··· DATA FOR ANALYSIS
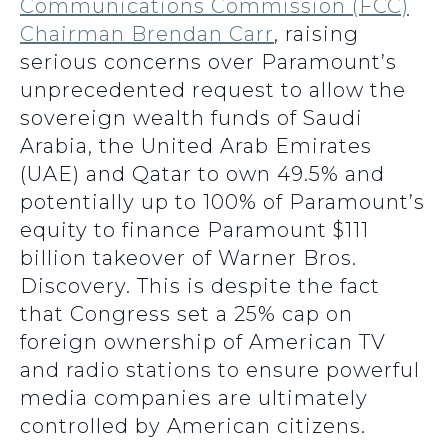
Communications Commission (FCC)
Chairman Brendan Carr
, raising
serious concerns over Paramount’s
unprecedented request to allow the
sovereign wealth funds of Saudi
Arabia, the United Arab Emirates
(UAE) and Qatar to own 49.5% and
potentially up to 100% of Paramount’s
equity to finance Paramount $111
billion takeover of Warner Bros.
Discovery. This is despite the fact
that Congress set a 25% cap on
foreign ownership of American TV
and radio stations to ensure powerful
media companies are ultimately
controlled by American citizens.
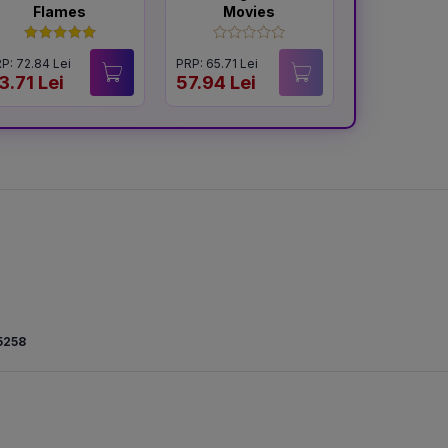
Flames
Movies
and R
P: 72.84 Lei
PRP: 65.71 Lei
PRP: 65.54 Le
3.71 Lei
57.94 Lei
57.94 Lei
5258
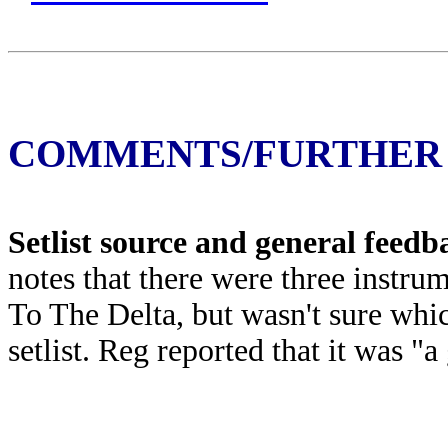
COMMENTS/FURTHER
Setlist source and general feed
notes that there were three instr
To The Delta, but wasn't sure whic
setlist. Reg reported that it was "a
······
··· DATA FOR ANALYSIS
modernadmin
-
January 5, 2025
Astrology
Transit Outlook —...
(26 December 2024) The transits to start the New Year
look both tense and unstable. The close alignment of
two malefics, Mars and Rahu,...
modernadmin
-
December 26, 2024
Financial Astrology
······
··· DATA FOR ANALYSIS
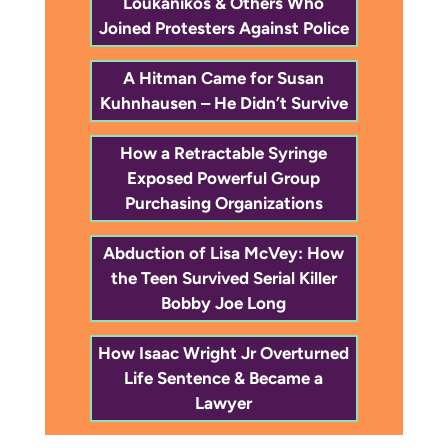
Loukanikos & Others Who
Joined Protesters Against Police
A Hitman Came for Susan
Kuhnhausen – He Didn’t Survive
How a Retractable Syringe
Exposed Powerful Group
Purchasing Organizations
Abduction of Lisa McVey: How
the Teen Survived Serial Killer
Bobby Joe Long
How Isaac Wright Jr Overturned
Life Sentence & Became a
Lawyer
······
**PROBLEM DESCRIPTION:**
Only a number is expected in response: how many lines of the records above include the word "December".

**EXERCISE RESULT:**
2